Wallace (29) was released by the Vikings at the start of free agency after posting career-lows in reception yards (473). The Vikings acquired Wallace through a trade with the Dolphins, and received a seventh round draft pick as well in exchange for a fifth round pick. Wallace was playing under a five year, $60 million contract that the Dolphins signed him to in 2013 after spending his first four seasons in the NFL with the Steelers. The Steelers drafted Wallace in the third round of the 2009 NFL Draft out of Ole Miss.
Ever since Wallace left the Steelers, he has not been the same player. In his time with Pittsburgh Wallace had over 1,000 receiving yards twice – in 2010 and 2011. In the 2010 season he also caught 10 touchdown passes, and was selected to the Pro Bowl in 2011.

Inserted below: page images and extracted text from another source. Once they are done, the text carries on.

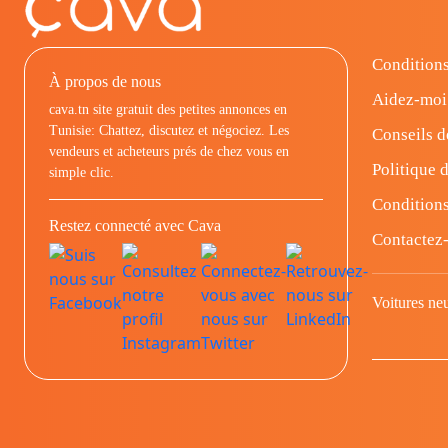
Conditions
À propos de nous
Aidez-moi
cava.tn site gratuit des petites annonces en
Tunisie: Chattez, discutez et négociez. Les
Conseils d
vendeurs et acheteurs prés de chez vous en
Politique d
simple clic.
Conditions
Restez connecté avec Cava
Contactez
Voitures ne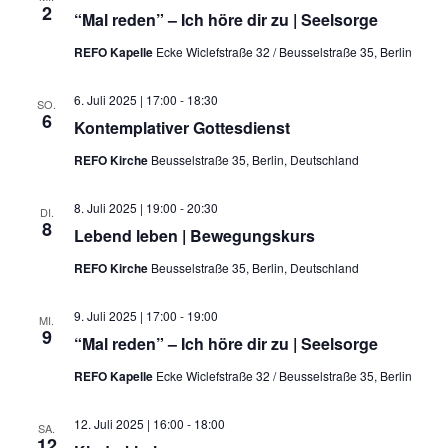
2
“Mal reden” – Ich höre dir zu | Seelsorge
REFO Kapelle
Ecke Wiclefstraße 32 / Beusselstraße 35, Berlin
6. Juli 2025 | 17:00
-
18:30
SO.
6
Kontemplativer Gottesdienst
REFO Kirche
Beusselstraße 35, Berlin, Deutschland
8. Juli 2025 | 19:00
-
20:30
DI.
8
Lebend leben | Bewegungskurs
REFO Kirche
Beusselstraße 35, Berlin, Deutschland
9. Juli 2025 | 17:00
-
19:00
MI.
9
“Mal reden” – Ich höre dir zu | Seelsorge
REFO Kapelle
Ecke Wiclefstraße 32 / Beusselstraße 35, Berlin
12. Juli 2025 | 16:00
-
18:00
SA.
12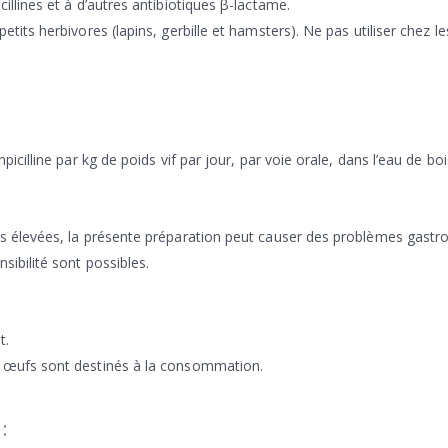
illines et à d’autres antibiotiques β-lactame.
etits herbivores (lapins, gerbille et hamsters). Ne pas utiliser chez 
mpicilline par kg de poids vif par jour, par voie orale, dans l’eau de b
ses élevées, la présente préparation peut causer des problèmes gast
sibilité sont possibles.
t.
s œufs sont destinés à la consommation.
:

Many will say that a big reason of why Wallace could not replicate the same numbers he had in Pittsburgh was that he did not have a quarterback that could throw the deep ball in either Miami or Minnesota. Dolphins quarterback Ryan Tannehill and Vikings quarterback Teddy Bridgewater are not known for being deep-ball passers. Wallace took the top off of defenses during his time with the Steelers and had an all-pro quarterback in Ben Roethlisberger throwing to him.
Wallace took an indirect shot at Teddy Bridgewater in a statement he said at his introductory press conference on Tuesday:
“When this process started, I knew I wasn’t going back to Minnesota. I was like, ‘I need a good quarterback,’ I need a quarterback who is proven and can get things done. Flacco has always been that guy.”
It is clear that Wallace was not happy with the quarterback play of his recent teams, and he will have a good chance to revive his career working with Joe Flacco. Flacco is known for having one of the best arms in football, and will certainly be able to throw Wallace some deep passes throughout games.
Wallace will join a wide receiver unit that had some injury problems last year, but could be a very solid unit if they all stay healthy. Steve Smith Sr. tore his Achilles tendon midway through the 2015 season, and rookie Breshad Perriman never saw the field after hurting his knee in training camp. With both Smith Sr. and Perriman expected back in by training camp, Wallace and Kamar Aiken will likely join them as the team’s top four receivers. There are other talented young receivers on the team as well, such as Jeremy Butler and Michael Campanaro.
Wallace is the third veteran the Ravens have signed this offseason in free agency. Safety Eric Weddle was signed on Monday, and tight end Benjamin Watson was signed last week. The Ravens are clearly looking for veterans to lead the team after struggling to make plays in 2015.
Making the playoffs is an expectation that Ravens fans have now after the team has made it six out of the last eight seasons. Through bringing in all of these players in free agency, the Ravens front office is making it clear that they want to get back to the playoffs in 2016 and beyond, making the 2015 season one to forget.